Article Details

PENENTUAN MODULUS ELASTISITAS TARIK KOMPOSIT POLIMER BERPENGUAT SERAT GELAS TENUNAN DAN PENURUNANNYA MELALUI PENGUJIAN ULTRASONIK METODE PULSA-GEMA

Oleh   Dedi Alfian [13715052]
Kontributor / Dosen Pembimbing : Dr. Ir. Hermawan Judawisastra, M.Eng.;Firmansyah, S.T., M.T., IPM;
Jenis Koleksi : S1-Tugas Akhir
Penerbit : FTMD - Teknik Material
Fakultas : Fakultas Teknik Mesin dan Dirgantara (FTMD)
Subjek :
Kata Kunci : Komposit serat gelas tenunan, modulus elastisitas, degradasi, pengujian ultrasonik, pulsa-gema
Sumber :
Staf Input/Edit : Alice Diniarti  
File : 1 file
Tanggal Input : 2020-03-16 14:58:33

Komposit serat gelas tenunan banyak digunakan sebagai komponen struktural pada infrastruktul sipil, industri otomotif dan kapal. Komposit dapat mengalami degradasi yang disebabkan oleh interaksi dengan lingkungan berupa uap air, temperatur dan sinar UV. Degradasi yang terjadi dapat menyebabkan penurunan modulus elastisitas. Modulus elastisitas umumnya diperoleh dari pengujian tarik, namun pengujian tersebut memiliki kekurangan seperti membutuhkan preparasi specimen, dan tidak bisa dilakukan secara aktual di lapangan. Secara teoritis, modulus elastisitas dapat diperoleh dari pengujian ultrasonik dengan memanfaatkan kecepatan rambat gelombang. Tujuan dari penelitian ini adalah menentukan modulus elastisitas komposit serat gelas tenunan dan penurunannya melalui pengujian ultrasonik metode pulsa-gema. Komposit dibuat dengan metode pelapisan manual dan penekanan pada temperatur kamar hingga menghasilkan fraksi volum serat sebesar 38%. 41%, dan 46%. Degradasi komposit dilakukan dengan cara perendaman pada air mendidih hingga mencapai titik jenuh.

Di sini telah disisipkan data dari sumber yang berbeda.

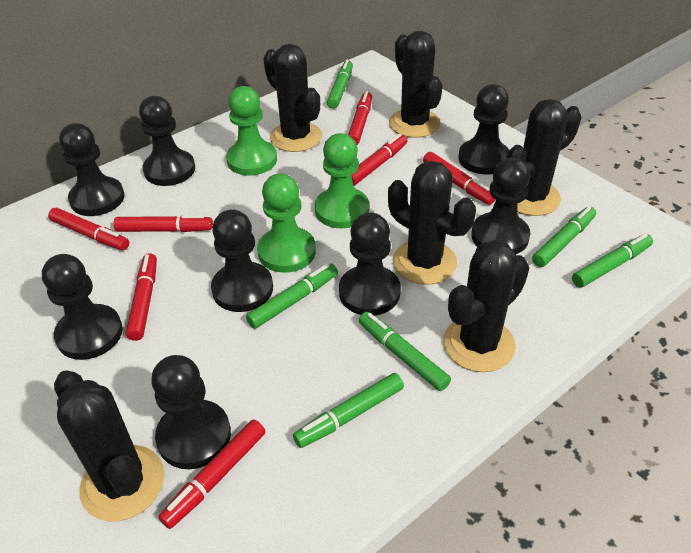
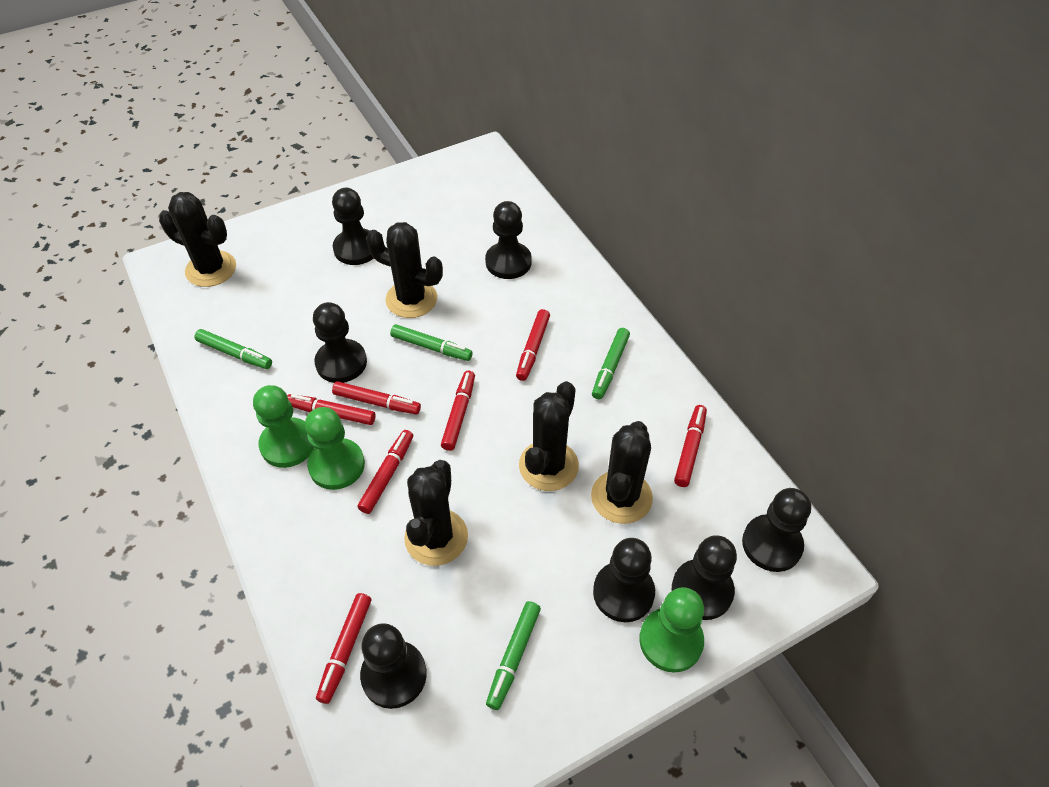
black cactus: [54,371,165,522] [263,44,322,152] [388,161,476,285] [389,31,443,138] [443,240,529,372] [506,99,582,216] = 6 -> [159,192,236,287] [366,222,443,318] [404,460,468,566] [519,381,579,491] [591,421,653,524] = 5
black pawn: [42,254,123,360] [59,123,124,216] [139,96,195,186] [151,355,231,469] [211,209,273,312] [339,213,401,316] [458,84,509,175] [471,158,530,254] = 8 -> [313,302,367,383] [332,188,373,265] [360,623,427,709] [485,201,532,279] [593,538,655,622] [672,535,737,620] [742,488,811,572] = 7
green marker: [246,263,338,329] [293,373,404,448] [327,60,353,109] [359,312,451,391] [532,206,596,267] [572,233,653,288] = 6 -> [194,329,272,369] [390,324,473,361] [486,601,541,710] [592,328,630,399] = 4

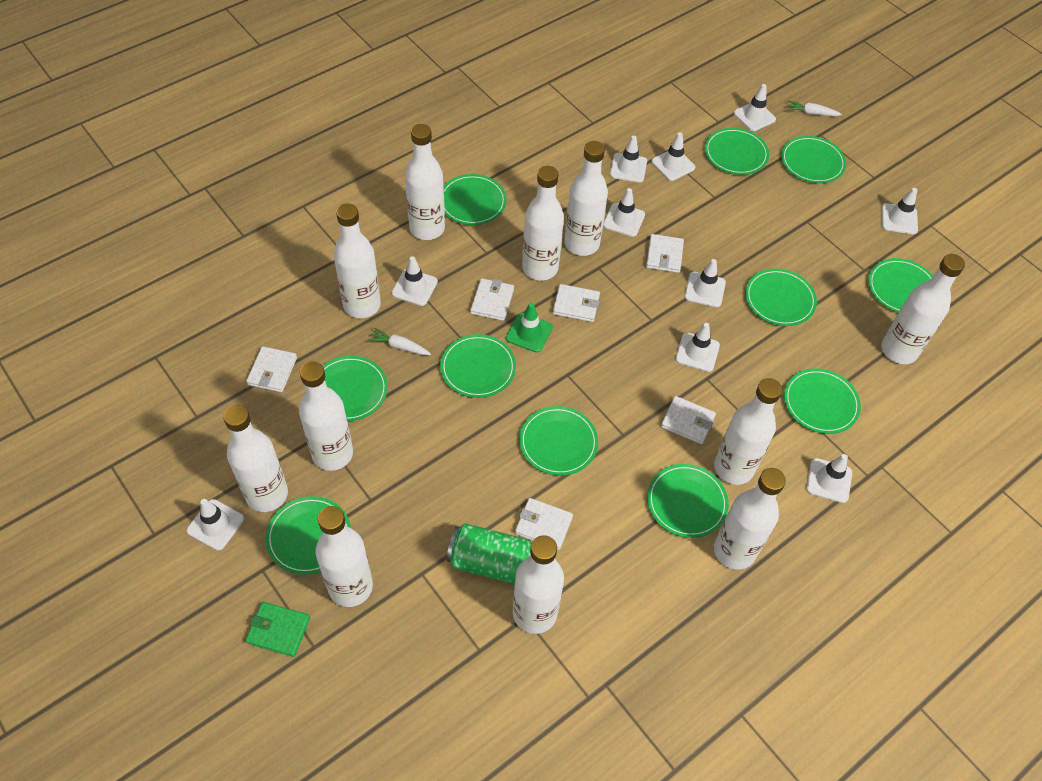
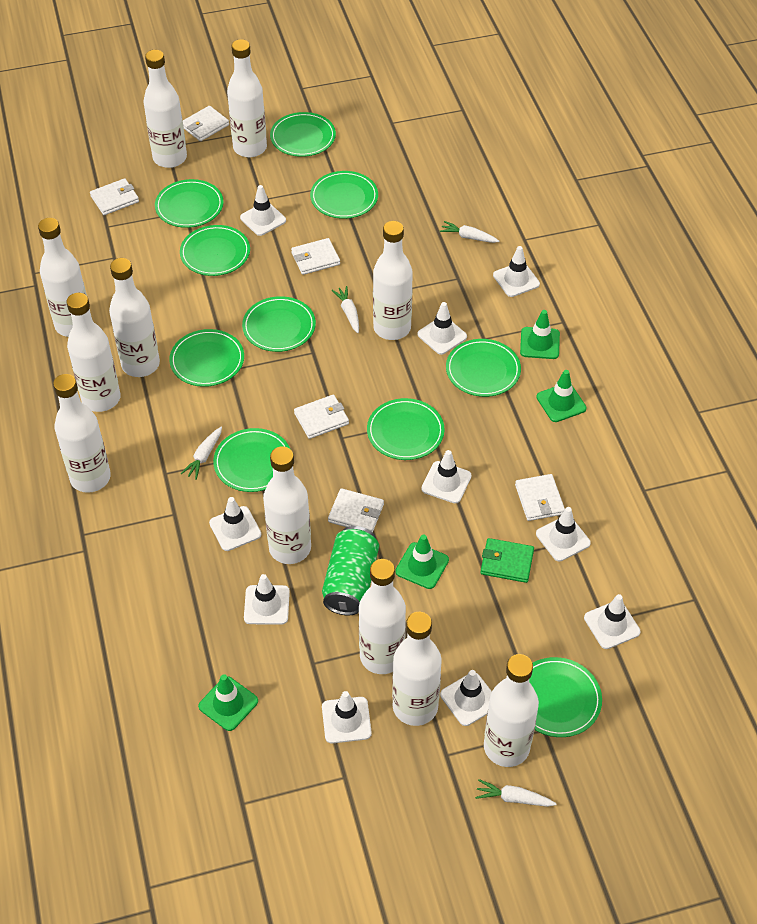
green plate: [266,496,351,575] [323,356,388,421] [440,334,516,398] [443,174,507,225] [519,406,598,476] [647,464,729,538] [705,128,769,175] [745,269,817,326] [781,136,846,183] [784,368,861,434] [868,258,933,312] = 11 -> [155,179,224,228] [169,329,244,387] [180,225,250,276] [213,428,290,492] [242,296,316,352] [270,112,336,157] [310,171,378,219] [367,398,445,460] [446,339,521,397] [529,657,602,737] = 10
green traffic cone: [506,303,553,353] = 1 -> [198,674,258,731] [395,535,449,589] [520,310,560,359] [536,370,586,422] = 4
white carrot: [368,328,431,355] [787,100,842,116] = 2 -> [181,427,222,480] [332,286,359,333] [440,221,499,243] [475,779,557,807] = 4

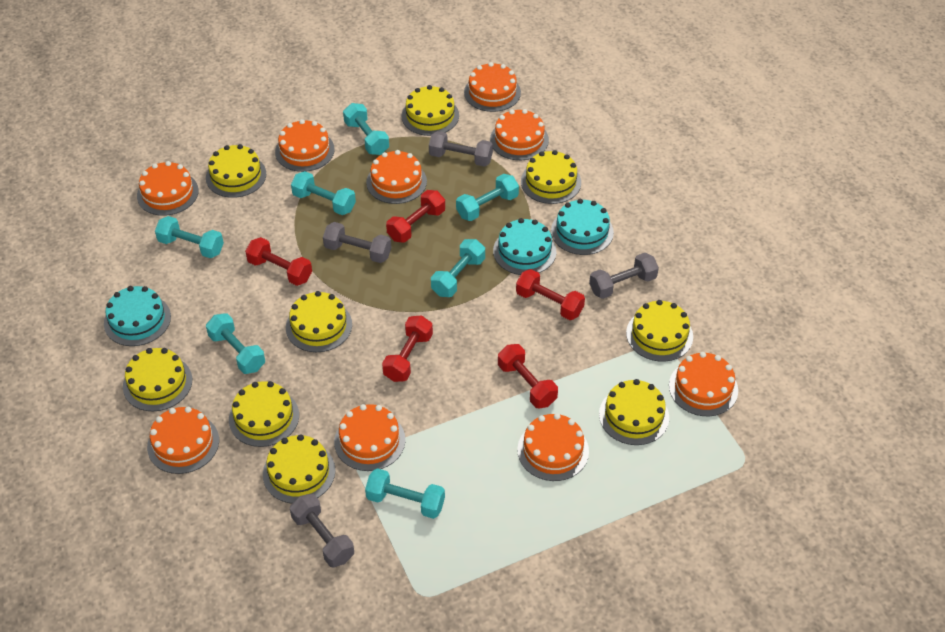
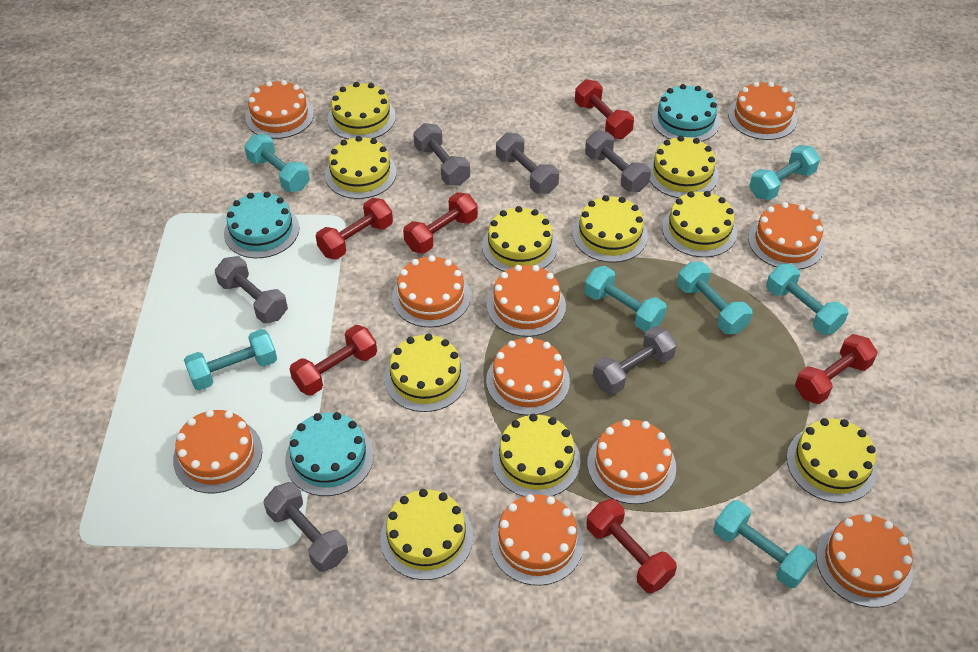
grey dumbbell: [290,494,354,567] [323,222,392,263] [429,131,493,167] [589,253,659,299] = 4 -> [215,256,288,323] [264,482,348,572] [413,123,470,186] [496,133,559,194] [585,131,651,192] [593,326,677,395] = 6
orange cake: [137,161,199,216] [147,407,219,474] [275,119,335,172] [334,404,405,471] [366,150,427,204] [464,62,521,112] [490,109,549,160] [517,413,589,481] [669,352,738,416] = 9 -> [173,410,262,493] [245,80,314,139] [392,255,471,328] [486,337,570,415] [487,265,566,337] [490,494,584,586] [587,419,676,504] [728,82,797,140] [748,202,825,270] [816,514,913,607] = 10
red dumbbell: [245,237,312,286] [382,316,433,382] [386,190,445,243] [498,344,558,408] [516,269,585,320] = 5 -> [289,325,377,396] [316,198,393,260] [403,192,478,254] [575,79,634,139] [586,499,677,593] [795,334,877,404] = 6
yellow cake: [123,348,192,411] [206,144,266,198] [229,381,299,447] [263,434,335,504] [286,291,352,352] [401,85,459,136] [521,150,581,204] [599,379,669,445] [626,300,693,362] = 9 -> [325,136,397,199] [328,82,396,139] [380,489,473,580] [384,334,468,412] [482,206,558,272] [492,414,581,497] [573,195,648,263] [648,136,719,198] [662,191,737,257] [787,418,877,503] = 10

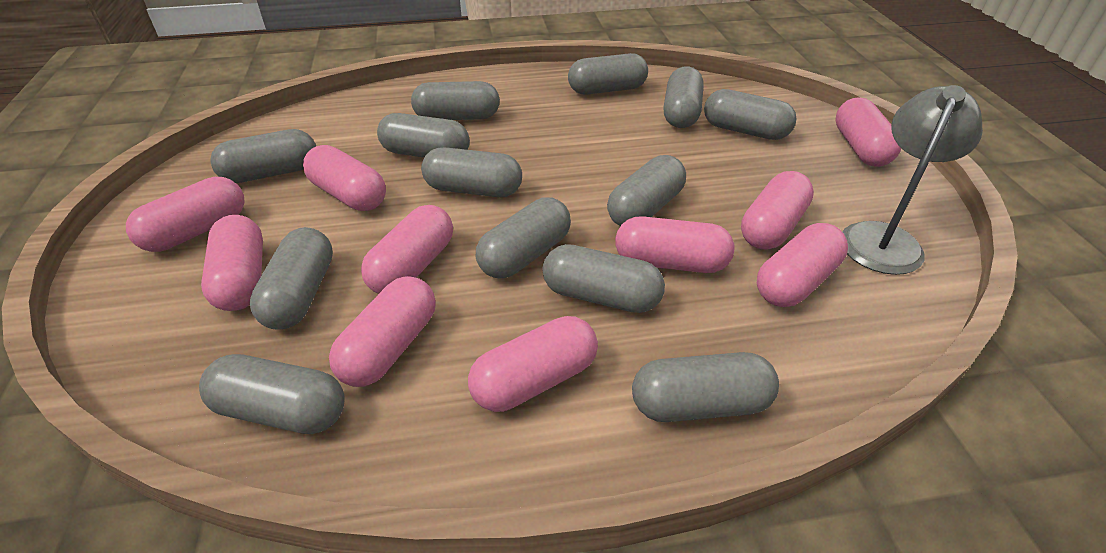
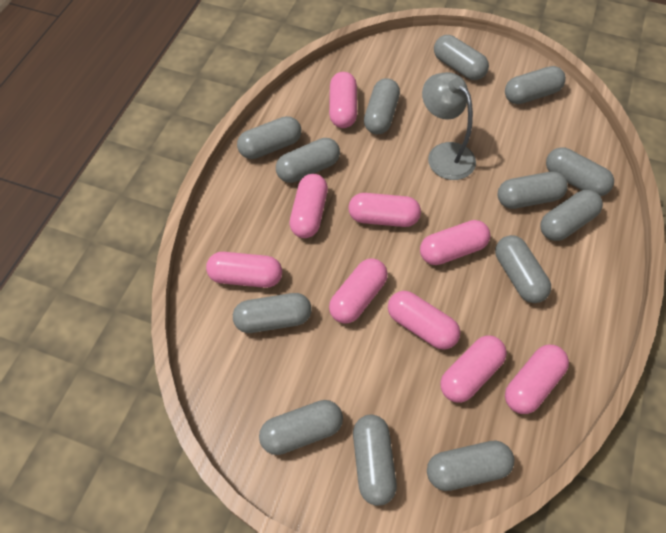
pink capsule: [126,177,245,252] [201,215,263,311] [303,145,386,211] [329,276,436,387] [361,205,453,294] [468,316,598,412] [615,216,735,273] [741,171,814,249] [757,223,848,307] [835,98,901,167] = 10 -> [206,252,282,288] [289,174,328,238] [329,72,357,128] [329,259,388,324] [348,193,421,227] [388,291,460,350] [420,220,490,265] [440,335,507,403] [505,345,569,414] = 9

Pengujian ultrasonik dilakukan menggunakan probe lurus dan sudut pada arah serat dan arah tebal komposit. Penentuan modulus elastisitas memanfaatkan kecepatan rambat gelombang melalui metode dua kali jarak awal. Modulus elastisitas hasil pengujian ultrasonik divalidasi menggunakan hasil uji tarik dan model mekanika mikro komposit. Hasil penelitian menunjukkan semakin tinggi fraksi volum serat maka kecepatan rambat gelombang akan semakin tinggi. Modulus elastisitas dan penurunannya pada komposit serat gelas tenunan dapat diperoleh melalui pengujian ultrasonik baik dengan probe 0/lurus dan 90/sudut. Penggunaan probe lurus menghasilkan perbedaan modulus sebesar 6 – 19%, sedangkan penggunaan probe sudut menghasilkan perbedaan sebesar 2 – 9%. Penentuan penurunan modulus elastisitas pada komposit yang telah mengalami degradasi menunjukkan penurunan sebesar 9 – 11% melalui probe lurus, dan 5,2 – 7,5% melalui probe sudut.